Filmmaker Laura Poitras walked onto the stage of the Dolby Theatre and accepted the Oscar for best documentary. She was nervous, and her voice wavered as she thanked those who helped make Citizenfour—her portrait of famed whistleblower Edward Snowden.

She thanked Snowden for leaking the information, then warned the audience about rampant, unchecked government surveillance. She told everyone that those in power are making too many decisions in secret—and that American citizens are losing the ability to check those decisions.

Then she walked off stage, and the camera cut to the ceremony’s host—the charming Neil Patrick Harris. “Edward Snowden, the subject of Citizenfour couldn’t be here tonight for some treason,” Harris said. The crowd of celebrities and filmmakers laughed, and ABC cut to commercial.

In the Oscar-winning film, Poitras chronicles the beginning of the Snowden saga. The film unfolds on computer screens, courts and hotel rooms.

Snowden—the CIA analyst turned whistleblower—is its focus. Which is exactly what he didn’t want.

Early in the doc, journalist Glenn Greenwald grills Snowden on how he wants to handle revealing himself to the world. Why is he leaking the information? Who is he? What does he hope to accomplish?

Snowden says he wants to wait as long as possible before coming forward.

“I feel the modern media has a big focus on personalities,” he explains. “I’m a little concerned that the more we focus on that the more they’re going to use that as a distraction … I’m not the story.”

Months later, Wired magazine profiled Snowden. The cover of the August 2014 issue depicted a pensive man cradling an American flag to his heart. The issue devoted 1,000 words to the photo shoot.

Snowden is a star—whether he wanted it or not—and he’s risen to the occasion. Now the documentary about the early days of his stardom has won an Oscar, and his celebrity is firmly established.

Brazilian citizens bearing Snowden icons during a hearing about NSA surveillance. Praxis Films capture

Citizenfour is a good film. Poitras captures the paranoid and frenzied early days of the Snowden leaks so well because she herself has long lived under the watchful eye of America’s surveillance apparatus.

■ Excerpted records

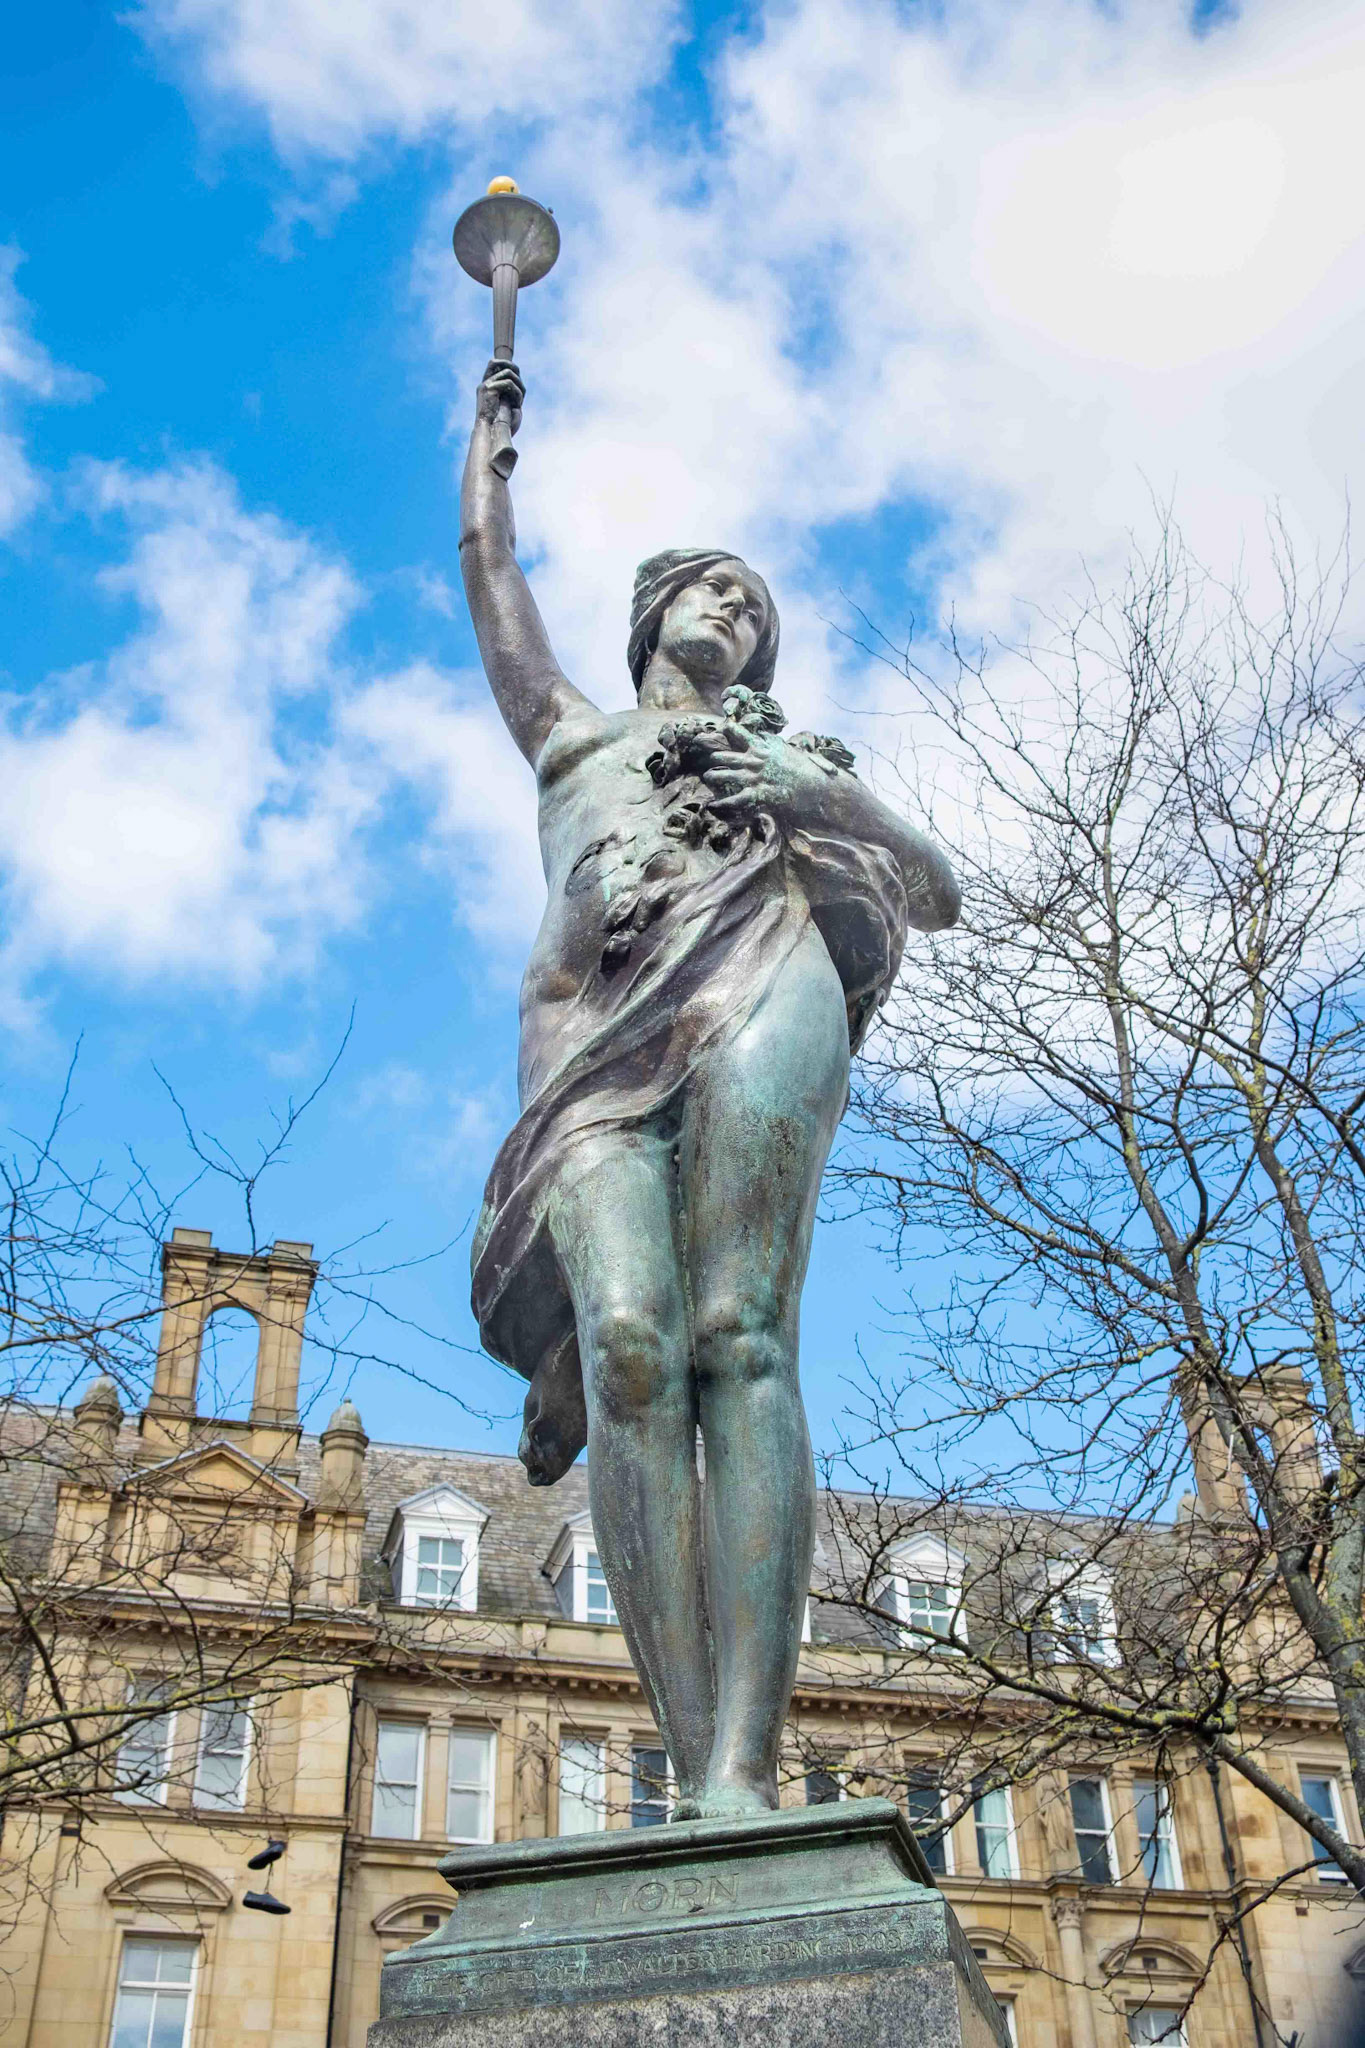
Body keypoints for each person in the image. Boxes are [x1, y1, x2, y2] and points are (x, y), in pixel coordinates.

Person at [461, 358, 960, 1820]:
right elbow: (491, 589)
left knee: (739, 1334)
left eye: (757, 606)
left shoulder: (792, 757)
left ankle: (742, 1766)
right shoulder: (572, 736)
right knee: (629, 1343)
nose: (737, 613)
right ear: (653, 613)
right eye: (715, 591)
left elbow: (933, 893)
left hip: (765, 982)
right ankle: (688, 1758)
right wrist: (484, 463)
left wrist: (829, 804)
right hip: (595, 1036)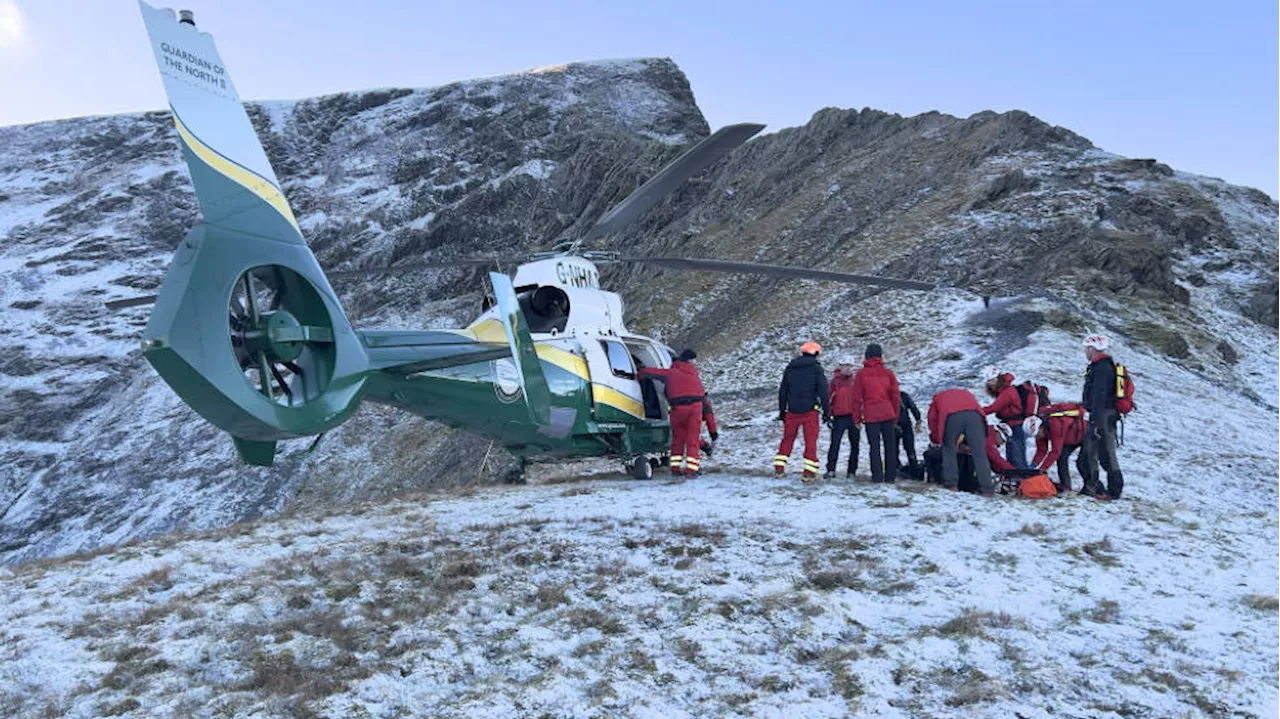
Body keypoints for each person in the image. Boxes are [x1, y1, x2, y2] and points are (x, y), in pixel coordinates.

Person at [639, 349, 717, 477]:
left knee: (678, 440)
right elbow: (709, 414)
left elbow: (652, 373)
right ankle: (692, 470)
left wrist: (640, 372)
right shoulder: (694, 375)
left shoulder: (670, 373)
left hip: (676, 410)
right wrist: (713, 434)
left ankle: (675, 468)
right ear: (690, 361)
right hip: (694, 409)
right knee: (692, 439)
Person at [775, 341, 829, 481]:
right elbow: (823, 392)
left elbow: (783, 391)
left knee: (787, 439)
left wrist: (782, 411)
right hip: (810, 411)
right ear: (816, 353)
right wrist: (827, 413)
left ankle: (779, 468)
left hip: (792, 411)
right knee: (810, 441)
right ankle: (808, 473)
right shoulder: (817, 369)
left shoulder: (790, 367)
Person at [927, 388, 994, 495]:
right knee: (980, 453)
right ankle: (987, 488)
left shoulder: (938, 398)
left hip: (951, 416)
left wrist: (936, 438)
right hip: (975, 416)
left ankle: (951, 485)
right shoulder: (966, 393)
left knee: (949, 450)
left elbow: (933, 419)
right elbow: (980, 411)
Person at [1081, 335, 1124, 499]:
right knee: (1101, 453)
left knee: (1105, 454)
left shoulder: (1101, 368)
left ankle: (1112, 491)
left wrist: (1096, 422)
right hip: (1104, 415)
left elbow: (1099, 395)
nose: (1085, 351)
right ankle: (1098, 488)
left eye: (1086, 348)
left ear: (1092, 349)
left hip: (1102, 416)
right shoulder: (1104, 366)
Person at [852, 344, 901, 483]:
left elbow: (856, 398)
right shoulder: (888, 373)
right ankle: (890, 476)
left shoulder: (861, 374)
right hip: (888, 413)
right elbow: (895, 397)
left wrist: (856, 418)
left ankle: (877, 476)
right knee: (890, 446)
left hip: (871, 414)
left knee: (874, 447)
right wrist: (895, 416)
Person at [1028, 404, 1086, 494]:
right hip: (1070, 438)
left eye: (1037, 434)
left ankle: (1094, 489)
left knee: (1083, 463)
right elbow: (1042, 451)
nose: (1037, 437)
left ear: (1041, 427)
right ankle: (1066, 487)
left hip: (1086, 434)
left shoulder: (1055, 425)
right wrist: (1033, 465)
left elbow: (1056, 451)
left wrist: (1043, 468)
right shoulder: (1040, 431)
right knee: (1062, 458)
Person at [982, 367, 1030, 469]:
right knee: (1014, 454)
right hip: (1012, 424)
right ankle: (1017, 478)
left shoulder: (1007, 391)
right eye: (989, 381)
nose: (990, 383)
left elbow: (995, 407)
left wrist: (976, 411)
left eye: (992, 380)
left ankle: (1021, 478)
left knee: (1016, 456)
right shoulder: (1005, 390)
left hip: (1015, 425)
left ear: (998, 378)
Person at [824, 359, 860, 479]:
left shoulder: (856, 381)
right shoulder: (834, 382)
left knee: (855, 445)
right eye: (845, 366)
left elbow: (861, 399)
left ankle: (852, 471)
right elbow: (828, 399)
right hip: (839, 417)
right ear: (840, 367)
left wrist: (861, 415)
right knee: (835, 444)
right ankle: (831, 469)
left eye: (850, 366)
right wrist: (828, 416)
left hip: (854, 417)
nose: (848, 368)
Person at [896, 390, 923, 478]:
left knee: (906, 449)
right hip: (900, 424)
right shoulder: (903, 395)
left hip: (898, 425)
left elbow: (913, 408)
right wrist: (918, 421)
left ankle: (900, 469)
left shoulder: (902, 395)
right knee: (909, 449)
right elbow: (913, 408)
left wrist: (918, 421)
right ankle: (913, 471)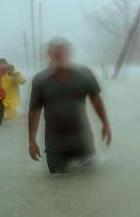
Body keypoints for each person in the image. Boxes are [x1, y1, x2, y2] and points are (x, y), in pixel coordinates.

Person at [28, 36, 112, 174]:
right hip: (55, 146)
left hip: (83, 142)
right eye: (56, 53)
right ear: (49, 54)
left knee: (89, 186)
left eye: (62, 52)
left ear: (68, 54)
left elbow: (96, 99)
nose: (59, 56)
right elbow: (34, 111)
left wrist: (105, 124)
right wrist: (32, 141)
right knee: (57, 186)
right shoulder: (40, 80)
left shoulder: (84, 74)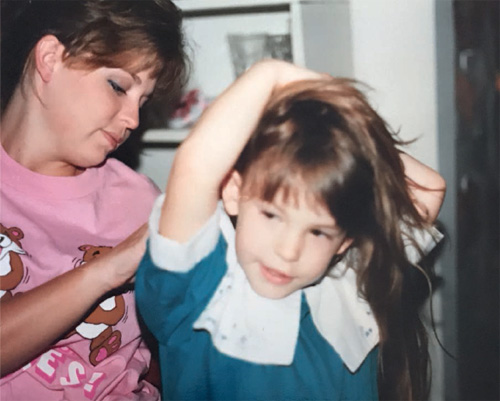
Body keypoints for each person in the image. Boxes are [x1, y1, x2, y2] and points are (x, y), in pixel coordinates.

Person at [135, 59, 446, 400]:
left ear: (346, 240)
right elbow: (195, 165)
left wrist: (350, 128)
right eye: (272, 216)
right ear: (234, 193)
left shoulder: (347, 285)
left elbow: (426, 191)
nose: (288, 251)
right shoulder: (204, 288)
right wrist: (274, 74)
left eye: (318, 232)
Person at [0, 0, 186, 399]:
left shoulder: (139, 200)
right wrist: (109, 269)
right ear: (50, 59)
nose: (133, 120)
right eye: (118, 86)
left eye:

■ Task instructions
1 – From the passage about Citizenfour, copy everything from "Months later, Wired" to "America’s surveillance apparatus.".
2 – Answer these questions using the Citizenfour passage:
(a) Who hosted the ceremony where Poitras accepted the Oscar?
(b) Which journalist questions Snowden early in the documentary about revealing himself?
(c) Which magazine profiled Snowden, and in what issue?

■ Problem solutions
1 –
Months later, Wired magazine profiled Snowden. The cover of the August 2014 issue depicted a pensive man cradling an American flag to his heart. The issue devoted 1,000 words to the photo shoot.

Snowden is a star—whether he wanted it or not—and he’s risen to the occasion. Now the documentary about the early days of his stardom has won an Oscar, and his celebrity is firmly established.

Brazilian citizens bearing Snowden icons during a hearing about NSA surveillance. Praxis Films capture

Citizenfour is a good film. Poitras captures the paranoid and frenzied early days of the Snowden leaks so well because she herself has long lived under the watchful eye of America’s surveillance apparatus.

2 –
(a) Neil Patrick Harris
(b) Glenn Greenwald
(c) Wired magazine, in its August 2014 issue